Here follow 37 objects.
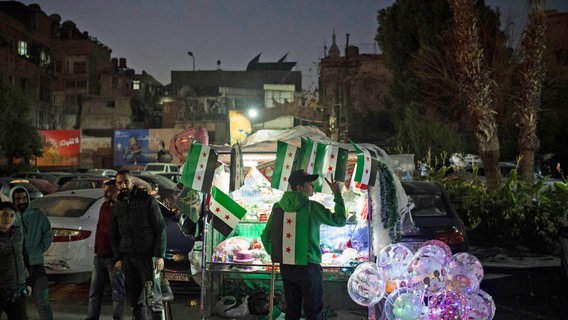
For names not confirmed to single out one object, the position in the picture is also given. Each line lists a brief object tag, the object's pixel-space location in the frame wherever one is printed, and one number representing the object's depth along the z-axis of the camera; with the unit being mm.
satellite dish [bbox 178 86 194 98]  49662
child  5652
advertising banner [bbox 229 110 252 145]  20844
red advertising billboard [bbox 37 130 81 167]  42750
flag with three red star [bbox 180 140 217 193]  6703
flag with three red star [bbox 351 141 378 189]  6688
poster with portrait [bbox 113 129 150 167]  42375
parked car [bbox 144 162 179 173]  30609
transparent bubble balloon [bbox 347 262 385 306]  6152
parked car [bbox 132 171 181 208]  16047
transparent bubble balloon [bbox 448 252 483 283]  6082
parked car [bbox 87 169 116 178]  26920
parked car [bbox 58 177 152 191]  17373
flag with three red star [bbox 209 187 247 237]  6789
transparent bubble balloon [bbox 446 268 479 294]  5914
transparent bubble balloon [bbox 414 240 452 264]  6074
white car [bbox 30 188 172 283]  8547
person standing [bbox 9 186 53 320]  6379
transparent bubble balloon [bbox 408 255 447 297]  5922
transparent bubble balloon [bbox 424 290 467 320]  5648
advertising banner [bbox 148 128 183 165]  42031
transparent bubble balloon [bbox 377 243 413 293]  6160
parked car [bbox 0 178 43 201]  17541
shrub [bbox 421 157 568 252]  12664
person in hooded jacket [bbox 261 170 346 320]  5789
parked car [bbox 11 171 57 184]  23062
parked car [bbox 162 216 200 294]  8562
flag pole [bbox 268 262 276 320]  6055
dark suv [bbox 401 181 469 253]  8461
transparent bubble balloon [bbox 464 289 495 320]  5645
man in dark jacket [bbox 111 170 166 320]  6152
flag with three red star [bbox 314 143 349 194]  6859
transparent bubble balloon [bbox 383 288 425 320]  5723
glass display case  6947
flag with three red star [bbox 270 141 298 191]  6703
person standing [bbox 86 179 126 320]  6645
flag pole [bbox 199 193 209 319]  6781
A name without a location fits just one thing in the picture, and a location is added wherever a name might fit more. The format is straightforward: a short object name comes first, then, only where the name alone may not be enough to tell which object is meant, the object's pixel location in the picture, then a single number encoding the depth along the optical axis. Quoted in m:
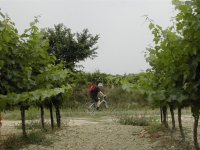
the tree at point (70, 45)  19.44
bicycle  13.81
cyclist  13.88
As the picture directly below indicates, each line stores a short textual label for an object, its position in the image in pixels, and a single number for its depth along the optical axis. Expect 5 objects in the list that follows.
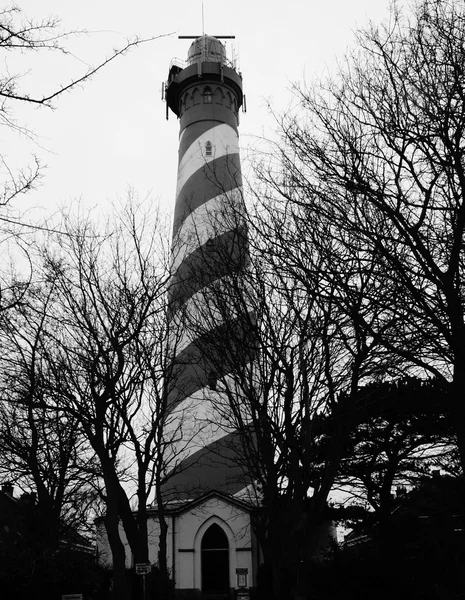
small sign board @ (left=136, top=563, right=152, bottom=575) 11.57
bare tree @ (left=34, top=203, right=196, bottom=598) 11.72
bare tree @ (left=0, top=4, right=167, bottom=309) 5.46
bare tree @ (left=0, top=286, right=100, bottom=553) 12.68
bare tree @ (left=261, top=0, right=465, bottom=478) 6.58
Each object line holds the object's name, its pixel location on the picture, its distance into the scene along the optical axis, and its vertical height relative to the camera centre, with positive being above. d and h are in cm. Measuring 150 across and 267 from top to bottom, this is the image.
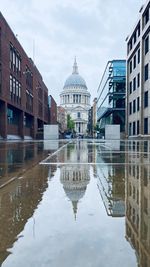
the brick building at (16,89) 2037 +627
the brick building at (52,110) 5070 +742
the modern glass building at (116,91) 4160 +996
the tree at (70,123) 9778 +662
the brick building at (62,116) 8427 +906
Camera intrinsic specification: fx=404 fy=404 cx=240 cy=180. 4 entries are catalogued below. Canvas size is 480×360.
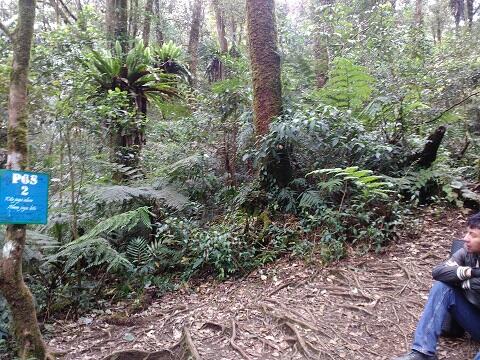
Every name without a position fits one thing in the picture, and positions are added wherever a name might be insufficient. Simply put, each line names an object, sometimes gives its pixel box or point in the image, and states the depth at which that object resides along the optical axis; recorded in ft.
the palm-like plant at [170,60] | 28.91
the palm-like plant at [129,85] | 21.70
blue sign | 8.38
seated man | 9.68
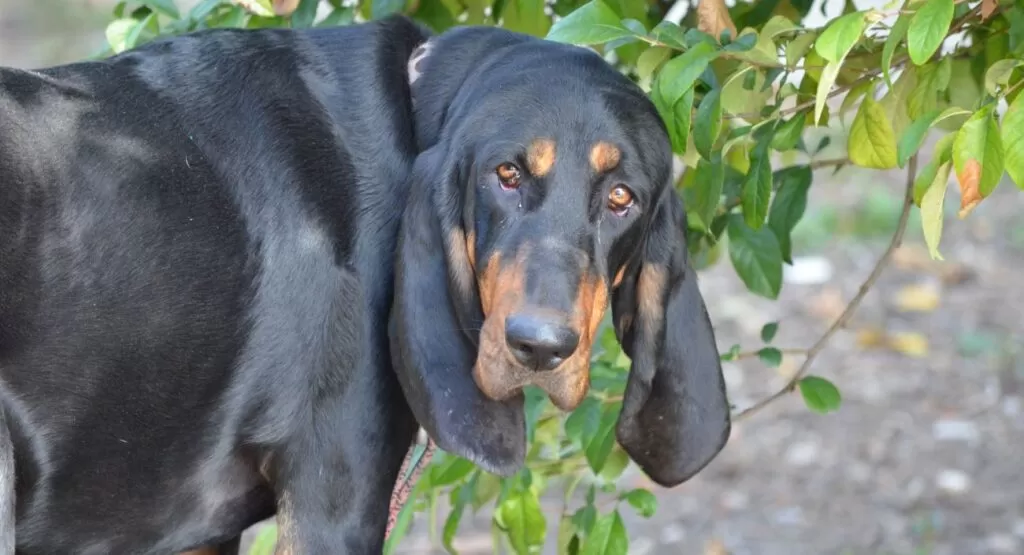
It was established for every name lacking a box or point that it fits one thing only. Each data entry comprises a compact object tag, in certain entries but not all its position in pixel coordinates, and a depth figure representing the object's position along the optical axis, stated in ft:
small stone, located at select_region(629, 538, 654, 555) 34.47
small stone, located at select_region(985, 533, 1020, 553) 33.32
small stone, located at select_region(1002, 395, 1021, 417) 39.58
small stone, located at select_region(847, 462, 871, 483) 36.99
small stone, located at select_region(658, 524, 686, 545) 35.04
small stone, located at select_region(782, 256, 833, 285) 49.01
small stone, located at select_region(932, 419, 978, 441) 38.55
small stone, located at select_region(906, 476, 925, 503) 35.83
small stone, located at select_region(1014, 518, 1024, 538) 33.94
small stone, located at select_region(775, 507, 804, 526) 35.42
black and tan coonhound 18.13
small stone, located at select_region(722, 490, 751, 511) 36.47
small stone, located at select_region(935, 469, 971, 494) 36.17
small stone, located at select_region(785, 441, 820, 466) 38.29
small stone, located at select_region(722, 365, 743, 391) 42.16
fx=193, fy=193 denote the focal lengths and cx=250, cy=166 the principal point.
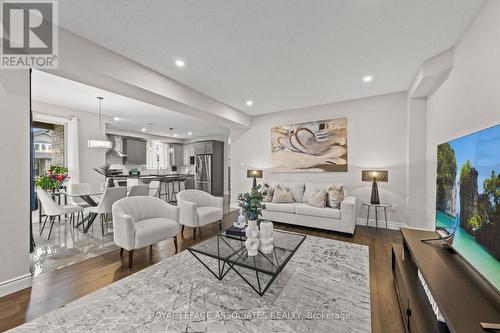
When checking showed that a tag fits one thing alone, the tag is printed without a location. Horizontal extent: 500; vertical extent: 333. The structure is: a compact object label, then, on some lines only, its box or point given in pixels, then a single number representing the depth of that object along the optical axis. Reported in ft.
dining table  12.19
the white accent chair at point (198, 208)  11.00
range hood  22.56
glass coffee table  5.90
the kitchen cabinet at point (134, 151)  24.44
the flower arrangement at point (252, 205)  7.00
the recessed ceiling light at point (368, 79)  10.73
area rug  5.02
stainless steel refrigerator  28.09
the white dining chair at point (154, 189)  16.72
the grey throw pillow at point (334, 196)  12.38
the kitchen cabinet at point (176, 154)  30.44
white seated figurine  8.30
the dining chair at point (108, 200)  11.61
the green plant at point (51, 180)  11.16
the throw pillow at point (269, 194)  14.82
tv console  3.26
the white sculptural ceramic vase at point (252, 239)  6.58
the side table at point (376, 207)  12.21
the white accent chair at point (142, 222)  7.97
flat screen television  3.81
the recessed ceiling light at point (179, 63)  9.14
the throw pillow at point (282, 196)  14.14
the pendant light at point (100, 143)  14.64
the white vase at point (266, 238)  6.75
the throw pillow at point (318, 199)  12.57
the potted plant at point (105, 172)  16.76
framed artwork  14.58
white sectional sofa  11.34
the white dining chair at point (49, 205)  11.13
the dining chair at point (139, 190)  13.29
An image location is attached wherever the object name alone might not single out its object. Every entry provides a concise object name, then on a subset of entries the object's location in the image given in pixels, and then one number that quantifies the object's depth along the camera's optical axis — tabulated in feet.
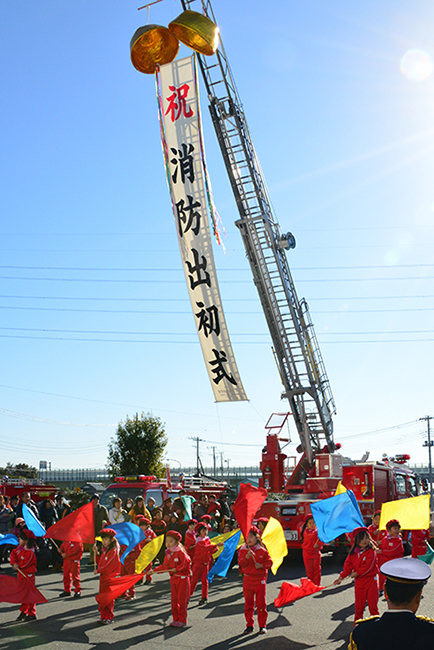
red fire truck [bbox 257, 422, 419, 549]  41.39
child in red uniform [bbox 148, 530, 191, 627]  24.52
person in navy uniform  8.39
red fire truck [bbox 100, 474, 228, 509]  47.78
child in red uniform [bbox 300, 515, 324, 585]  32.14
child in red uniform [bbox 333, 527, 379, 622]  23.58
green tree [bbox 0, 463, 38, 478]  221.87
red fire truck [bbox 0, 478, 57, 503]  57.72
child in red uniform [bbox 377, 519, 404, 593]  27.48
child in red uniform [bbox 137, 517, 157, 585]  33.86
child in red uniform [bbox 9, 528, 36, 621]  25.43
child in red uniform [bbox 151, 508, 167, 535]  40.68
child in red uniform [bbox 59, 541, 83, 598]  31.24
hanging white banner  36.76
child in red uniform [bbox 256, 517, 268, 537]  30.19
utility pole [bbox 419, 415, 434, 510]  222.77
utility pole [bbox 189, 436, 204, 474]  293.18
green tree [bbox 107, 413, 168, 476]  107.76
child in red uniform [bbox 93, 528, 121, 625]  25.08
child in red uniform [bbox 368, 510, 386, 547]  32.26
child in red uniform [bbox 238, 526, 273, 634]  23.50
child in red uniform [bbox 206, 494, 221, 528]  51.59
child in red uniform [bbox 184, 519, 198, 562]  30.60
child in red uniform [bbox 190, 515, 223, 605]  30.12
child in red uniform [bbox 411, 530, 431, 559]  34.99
════════
WHAT YOU NEED TO DO: Once the pictures are set aside, restate the remaining data above exactly.

COMPLETED TASK:
Here follow 37 objects.
For names not confirmed to single out one object, the position in the picture is also given. Each line lists a brief object tag, the object's pixel-space location in the frame wherever one is printed, and one number representing the object's depth along the z-axis of the camera; with the unit being mm.
satellite dish [bbox 178 86 194 98]  49662
child  5652
advertising banner [bbox 229 110 252 145]  20844
red advertising billboard [bbox 37 130 81 167]  42750
flag with three red star [bbox 180 140 217 193]  6703
flag with three red star [bbox 351 141 378 189]  6688
poster with portrait [bbox 113 129 150 167]  42375
parked car [bbox 144 162 179 173]  30609
transparent bubble balloon [bbox 347 262 385 306]  6152
parked car [bbox 132 171 181 208]  16047
transparent bubble balloon [bbox 448 252 483 283]  6082
parked car [bbox 87 169 116 178]  26920
parked car [bbox 58 177 152 191]  17373
flag with three red star [bbox 209 187 247 237]  6789
transparent bubble balloon [bbox 446 268 479 294]  5914
transparent bubble balloon [bbox 414 240 452 264]  6074
white car [bbox 30 188 172 283]  8547
person standing [bbox 9 186 53 320]  6379
transparent bubble balloon [bbox 408 255 447 297]  5922
transparent bubble balloon [bbox 424 290 467 320]  5648
advertising banner [bbox 148 128 183 165]  42031
transparent bubble balloon [bbox 377 243 413 293]  6160
parked car [bbox 0 178 43 201]  17541
shrub [bbox 421 157 568 252]  12664
person in hooded jacket [bbox 261 170 346 320]  5789
parked car [bbox 11 171 57 184]  23062
parked car [bbox 162 216 200 294]  8562
flag pole [bbox 268 262 276 320]  6055
dark suv [bbox 401 181 469 253]  8461
transparent bubble balloon [bbox 464 289 495 320]  5645
man in dark jacket [bbox 111 170 166 320]  6152
flag with three red star [bbox 314 143 349 194]  6859
transparent bubble balloon [bbox 383 288 425 320]  5723
glass display case  6947
flag with three red star [bbox 270 141 298 191]  6703
person standing [bbox 86 179 126 320]  6645
flag pole [bbox 199 193 209 319]  6781
A name without a location fits just one thing in the picture, and a location is added wherever a name might fit more. The format is straightforward: a short object name comes first, then, only where the name alone may not be enough to tell which object is meant, the object's pixel location in the picture, then a single number encoding the depth along the optical axis. Quoted in m:
the tree at point (70, 45)  19.44
bicycle  13.81
cyclist  13.88
As the picture directly below indicates, each line stores a short textual label for an object, its position in the image in pixels, and a single number for its depth along the optical axis. Expect 5 objects in the list that follows.
small sign board @ (left=136, top=563, right=152, bottom=575) 11.57
bare tree @ (left=34, top=203, right=196, bottom=598) 11.72
bare tree @ (left=0, top=4, right=167, bottom=309) 5.46
bare tree @ (left=0, top=286, right=100, bottom=553) 12.68
bare tree @ (left=261, top=0, right=465, bottom=478) 6.58
Each object line holds the object's name, its pixel location on the picture, its distance into the scene along the optical axis, and its vertical height relative to the camera centre, with positive being above. d and h are in cm. Measuring 150 across and 267 from top to bottom, this is the image.
the brick building at (16,89) 2037 +627
the brick building at (52,110) 5070 +742
the modern glass building at (116,91) 4160 +996
the tree at (70,123) 9778 +662
the brick building at (62,116) 8427 +906
Camera intrinsic specification: fx=404 fy=404 cx=240 cy=180. 4 entries are catalogued below. Canvas size is 480×360.
Every name without a position fits one thing in the picture, and positions are added wherever a name might be insufficient. Simply put, each line names an object, sometimes gives its pixel box or point in the image, and states the depth at which that object resides along the optical axis; recorded in ft.
the palm-like plant at [170,60] | 28.91
the palm-like plant at [129,85] | 21.70
blue sign | 8.38
seated man | 9.68
It was established for every name lacking a box or point that it fits one thing only. Each data entry comprises a compact object tag, in certain entries but not all its position in pixel coordinates, and a depth figure representing the object's position along the optical axis, stated in ft:
small stone, located at select_region(629, 538, 654, 555) 34.47
small stone, located at select_region(985, 533, 1020, 553) 33.32
small stone, located at select_region(1002, 395, 1021, 417) 39.58
small stone, located at select_region(847, 462, 871, 483) 36.99
small stone, located at select_region(658, 524, 686, 545) 35.04
small stone, located at select_region(782, 256, 833, 285) 49.01
small stone, located at select_region(932, 419, 978, 441) 38.55
small stone, located at select_region(906, 476, 925, 503) 35.83
small stone, located at select_region(1014, 518, 1024, 538) 33.94
small stone, located at select_region(775, 507, 804, 526) 35.42
black and tan coonhound 18.13
small stone, located at select_region(722, 490, 751, 511) 36.47
small stone, located at select_region(935, 469, 971, 494) 36.17
small stone, located at select_region(785, 441, 820, 466) 38.29
small stone, located at select_region(722, 365, 743, 391) 42.16
fx=193, fy=193 denote the focal lengths and cx=250, cy=166 the principal point.
When checking showed that a tag fits one thing alone, the tag is printed without a location. Horizontal extent: 500; vertical extent: 333. The structure is: a compact object label, then, on some lines only, its box or point given in pixels, then a single number representing the depth of that object along the optical axis. Reported in ft.
dining table  12.19
the white accent chair at point (198, 208)  11.00
range hood  22.56
glass coffee table  5.90
the kitchen cabinet at point (134, 151)  24.44
the flower arrangement at point (252, 205)  7.00
the recessed ceiling light at point (368, 79)  10.73
area rug  5.02
stainless steel refrigerator  28.09
the white dining chair at point (154, 189)  16.72
the grey throw pillow at point (334, 196)  12.38
the kitchen cabinet at point (176, 154)  30.44
white seated figurine  8.30
the dining chair at point (108, 200)  11.61
the green plant at point (51, 180)  11.16
the throw pillow at point (269, 194)  14.82
tv console  3.26
the white sculptural ceramic vase at point (252, 239)  6.58
the side table at point (376, 207)  12.21
the white accent chair at point (142, 222)  7.97
flat screen television  3.81
the recessed ceiling light at point (179, 63)  9.14
the throw pillow at point (282, 196)  14.14
the pendant light at point (100, 143)  14.64
the white vase at point (266, 238)  6.75
the throw pillow at point (318, 199)  12.57
the potted plant at point (105, 172)  16.76
framed artwork  14.58
white sectional sofa  11.34
the white dining chair at point (49, 205)  11.13
the dining chair at point (139, 190)  13.29
An image location is attached wherever the object name alone might not single out its object. Every entry provides a concise object name, then on a subset of entries the object's location in the image given in pixels, and then one number that quantifies the object's depth along the camera's optical axis — tabulated in feet.
red fire truck [bbox 257, 422, 419, 549]  41.39
child in red uniform [bbox 148, 530, 191, 627]  24.52
person in navy uniform  8.39
red fire truck [bbox 100, 474, 228, 509]  47.78
child in red uniform [bbox 300, 515, 324, 585]  32.14
child in red uniform [bbox 333, 527, 379, 622]  23.58
green tree [bbox 0, 463, 38, 478]  221.87
red fire truck [bbox 0, 478, 57, 503]  57.72
child in red uniform [bbox 377, 519, 404, 593]  27.48
child in red uniform [bbox 137, 517, 157, 585]  33.86
child in red uniform [bbox 9, 528, 36, 621]  25.43
child in red uniform [bbox 151, 508, 167, 535]  40.68
child in red uniform [bbox 59, 541, 83, 598]  31.24
hanging white banner  36.76
child in red uniform [bbox 256, 517, 268, 537]  30.19
utility pole [bbox 419, 415, 434, 510]  222.77
utility pole [bbox 189, 436, 204, 474]  293.18
green tree [bbox 107, 413, 168, 476]  107.76
child in red uniform [bbox 93, 528, 121, 625]  25.08
child in red uniform [bbox 368, 510, 386, 547]  32.26
child in red uniform [bbox 238, 526, 273, 634]  23.50
child in red uniform [bbox 206, 494, 221, 528]  51.59
child in red uniform [bbox 184, 519, 198, 562]  30.60
child in red uniform [bbox 190, 515, 223, 605]  30.12
child in red uniform [bbox 411, 530, 431, 559]  34.99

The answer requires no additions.